His face reddened in patches around his pale scars. I’ll tell you what never really happened, he raged, sticking three fingers at her. You never ran a line. Never used your f*cking safety reel.

It seemed as if the tug’s movement suddenly ceased. A white wing hung motionless in mid-flight against the sky. Smell of diesel and creosote. Out on the expanse of water, small islands like wells of rock in a vast liquid field. Silence on board, though she knew the tug’s engine was near-deafening. Jane’s dazzle near the cabin door. Then a cloud sailed in front of the sun and somehow restarted the keel-pounding boat-toss. He waved both arms now as if dismissing her. She stood her ground though his jaw and neck bulged and his lips curled as if he were chomping hot stones. Get your head back on, he shouted. What happened to your training? To all that time I f*cking wasted on you.

She felt as if she were shooting through a million-mile tunnel. Stop, she bellowed. Stop threatening me.

He gasped then retreated a few feet. Threaten? he yelled. Are you insane?

You hit me in there, she cried. That’s what happened.

His eyes rolled upward briefly, all whites. Then he handled her aside and staggered to the boat’s railing, wrestled a set of doubles out of the way so he could lean over the water as if he might spew.

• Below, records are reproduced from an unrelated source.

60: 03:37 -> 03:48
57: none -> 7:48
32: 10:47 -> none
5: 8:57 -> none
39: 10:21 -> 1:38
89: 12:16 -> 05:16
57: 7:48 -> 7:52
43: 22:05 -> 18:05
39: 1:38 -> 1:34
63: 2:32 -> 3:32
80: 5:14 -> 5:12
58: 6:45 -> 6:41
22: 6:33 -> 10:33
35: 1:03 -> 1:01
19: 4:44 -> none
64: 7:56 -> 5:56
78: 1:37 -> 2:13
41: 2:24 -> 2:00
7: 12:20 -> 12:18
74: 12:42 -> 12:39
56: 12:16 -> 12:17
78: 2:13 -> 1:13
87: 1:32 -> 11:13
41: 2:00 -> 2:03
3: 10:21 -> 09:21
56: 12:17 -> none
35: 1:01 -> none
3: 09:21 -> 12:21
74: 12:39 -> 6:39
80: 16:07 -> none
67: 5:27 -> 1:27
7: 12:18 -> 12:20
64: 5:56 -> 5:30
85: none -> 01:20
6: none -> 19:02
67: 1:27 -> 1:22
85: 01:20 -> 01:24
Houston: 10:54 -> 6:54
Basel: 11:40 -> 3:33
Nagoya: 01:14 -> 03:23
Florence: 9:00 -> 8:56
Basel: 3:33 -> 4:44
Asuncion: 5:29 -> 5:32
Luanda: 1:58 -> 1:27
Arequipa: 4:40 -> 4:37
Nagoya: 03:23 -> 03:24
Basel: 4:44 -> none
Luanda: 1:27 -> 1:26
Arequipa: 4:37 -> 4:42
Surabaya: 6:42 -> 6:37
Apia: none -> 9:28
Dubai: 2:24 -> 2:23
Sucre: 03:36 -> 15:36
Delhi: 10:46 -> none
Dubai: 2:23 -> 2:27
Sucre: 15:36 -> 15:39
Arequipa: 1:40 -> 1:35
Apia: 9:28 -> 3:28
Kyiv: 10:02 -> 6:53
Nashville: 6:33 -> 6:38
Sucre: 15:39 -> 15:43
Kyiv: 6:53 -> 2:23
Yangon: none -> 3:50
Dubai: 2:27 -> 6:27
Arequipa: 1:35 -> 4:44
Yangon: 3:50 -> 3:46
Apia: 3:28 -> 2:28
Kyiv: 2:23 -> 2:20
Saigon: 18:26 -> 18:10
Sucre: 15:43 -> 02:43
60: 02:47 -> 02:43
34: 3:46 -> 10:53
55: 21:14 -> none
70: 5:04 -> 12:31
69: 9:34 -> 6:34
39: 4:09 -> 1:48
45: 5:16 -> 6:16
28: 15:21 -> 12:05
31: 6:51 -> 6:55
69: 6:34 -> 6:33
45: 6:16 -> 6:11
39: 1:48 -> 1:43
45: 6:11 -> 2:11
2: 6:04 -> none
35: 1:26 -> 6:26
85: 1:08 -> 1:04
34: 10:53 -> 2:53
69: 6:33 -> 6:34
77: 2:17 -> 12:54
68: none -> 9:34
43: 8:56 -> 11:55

Am I right? she called after him.

He turned painstakingly on the railing and over-slung his rear. Don’t get me started on what your fourth screw-up was, he said. What you did. Get it? What you did to yourself. Your little freak-out in there. So this is the last word I’ll say on the subject. Wake. The f*ck. Up.

What were you trying to do? she said, horning in. Kill me?

He lifted his huge head. Blank-faced now, he gripped the railing and leaned backward away from her over the water—so far she thought he might let go. But then he pitched forward and opened and closed his mouth a few times. Me? he finally choked out. You almost killed yourself. On this piece-of-shit wreck. Which I’m only diving because of you. Because you needed the practice inside. Remember that? I should never have let you talk me into another trust-me.

The sun flashed from behind the cloud and she shielded her eyes. Good, she said. Because obviously I can’t trust you.